First of all, what caused the protests in Iran? Facing a grim fiscal outlook, the government opted to increase the price of petrol by 50%, from 10,000 rials (approximately 18 British pence at the time of writing) to 15,000 (27p). For those buying more than 60 litres, the price increases to 40,000 rials. By western standards, such figures might as well be pocket change – but, in a country where incomes are so comparatively low, even a small price rise can have devastating implications. Iran’s economic situation was already bad enough; following the Trump administration’s decision to scrap the JCPOA (Joint Comprehensive Plan of Action, known by most as the Iran Nuclear Deal) the sanctions that the agreement had previously staved off resumed. The implications of this have been severe. Since the JCPOA’s effective end in May 2018, the country has been mired in a currency crisis, with the value of the rial dropping by more than 60%. Nevertheless, the petrol hike has the scope to be exceptionally damaging, as the commodity’s artificially low price – induced by extensive subsidisation – has hitherto been key in maintaining the living standards of low-to-middle income Iranians. For instance, many poorer households supplement their meagre incomes by doing informal taxi work; in the absence of extensive subsidies, such schemes will no longer be feasible.
Naturally, the reaction of the general public was anything but sanguine; within days, a wave of protest had erupted in cities and towns across the country, with officials estimating that, all in all, 200,000 took part. The response of the state was startling in its sheer brutality and ruthlessness; internet access was cut off for a brief period to ensure that news of the unrest didn’t spread and inspire others to follow suit, and according to reports by Amnesty International, as many as 200 protestors were killed by the government. Although these measures seem to have successfully quelled the unrest (at least in the short term), it is difficult to imagine this approach being sustainable in the long run, particularly if the sanctions crushing Iran’s economy remain in place.
The response of the state was startling in its sheer brutality and ruthlessness
In order to understand why the Islamic Republic is faced with this bleak domestic outlook, it is crucial to take into account the reaction to its foreign policy in recent years. The US negotiated and ratified the JCPOA in 2015, along with its five other signatories – the UK, France, Germany, China and Russia – in the hopes that it would not only prevent Tehran from acquiring a nuclear arsenal in the near-term, but also moderate its foreign policy and lead it to become a more “orderly” member of the international community. This did not occur as planned; rather, the increased economic bandwidth afforded by the JCPOA’s sanction relief increased Tehran’s capacity to allocate resources towards its proxies and associates throughout the region, encompassing but not confined to the Houthi rebels fighting the Saudi-backed government in Yemen, Hezbollah in Lebanon (and increasingly Syria), and various militias in Iraq. Israel and Saudi Arabia in particular were concerned by these developments; neither relished the prospect of having a robust, armed Iranian presence on their borders. However, with the election of Donald Trump in 2016, they sensed an opportunity.

#### Information supplied:

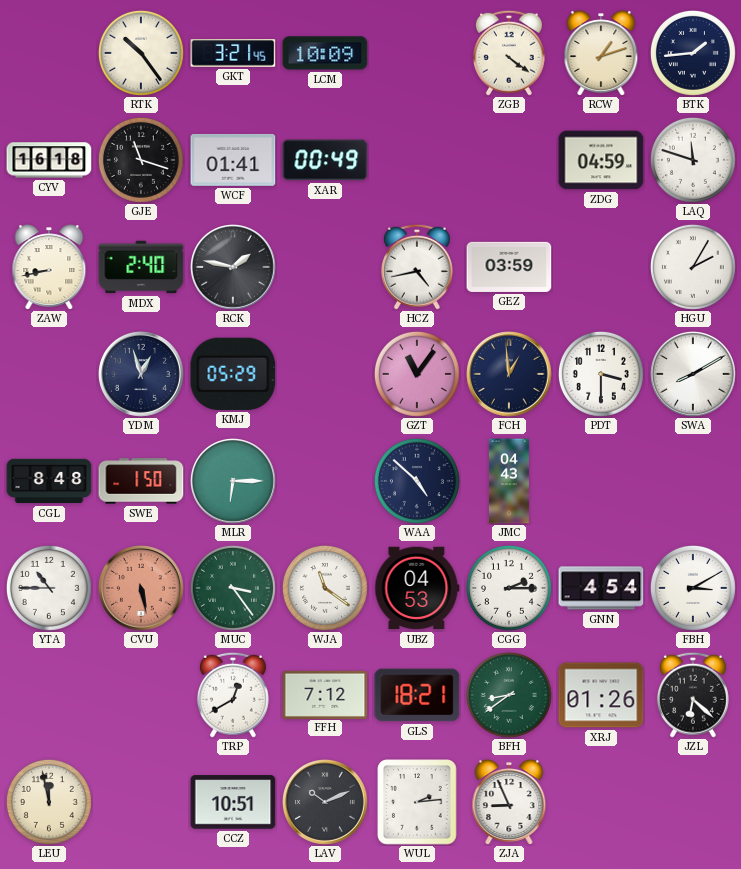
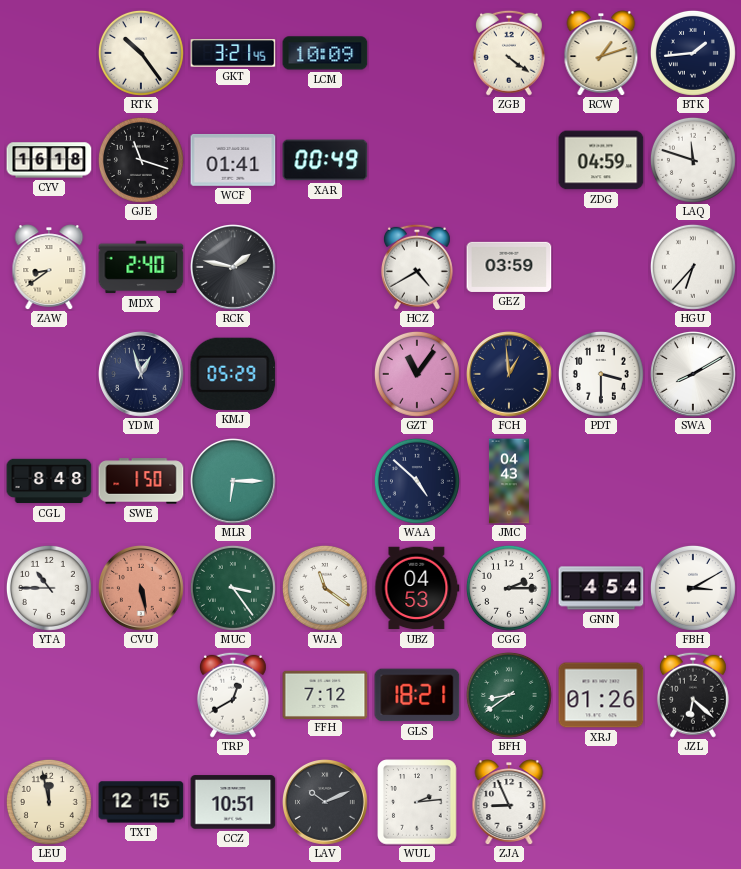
ZAW: 8:43 -> 8:39
HCZ: 4:43 -> 4:40
HGU: 2:05 -> 6:37
TXT: none -> 12:15
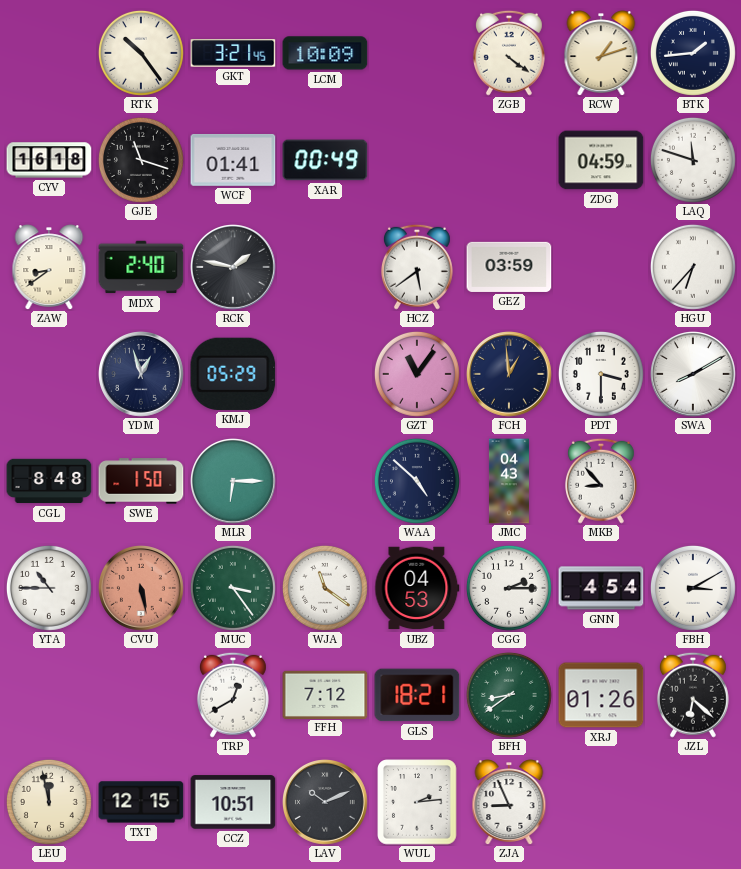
HCZ: 4:40 -> 5:39
MKB: none -> 8:53
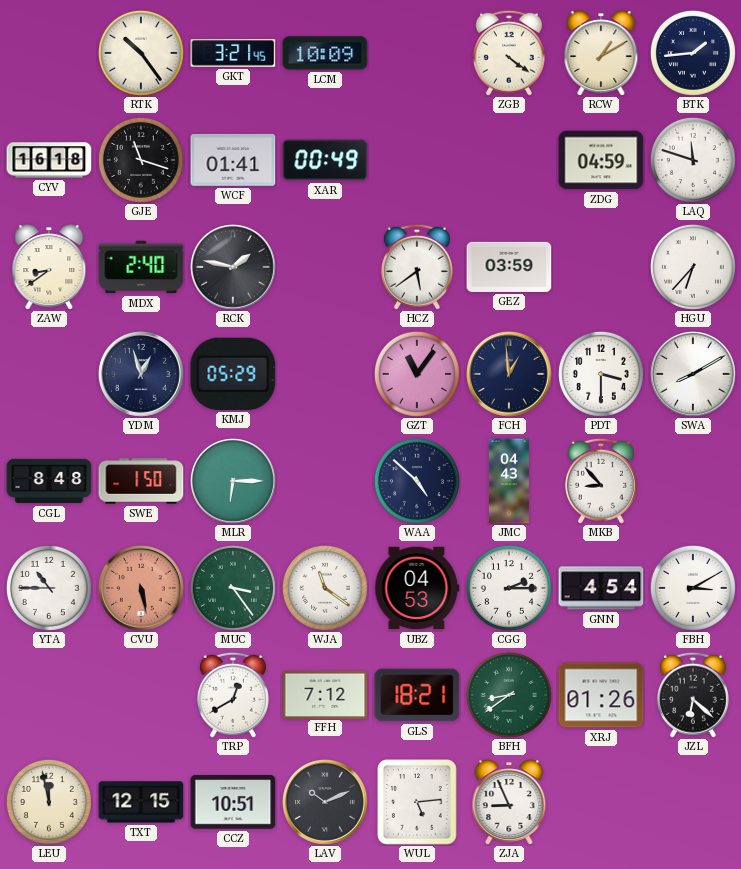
RCW: 1:12 -> 1:10
WUL: 2:14 -> 5:14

#### Prompt:
List the countries that the Iran protests passage names as the JCPOA's signatories besides the US.

#### Finished answer:
The UK, France, Germany, China and Russia.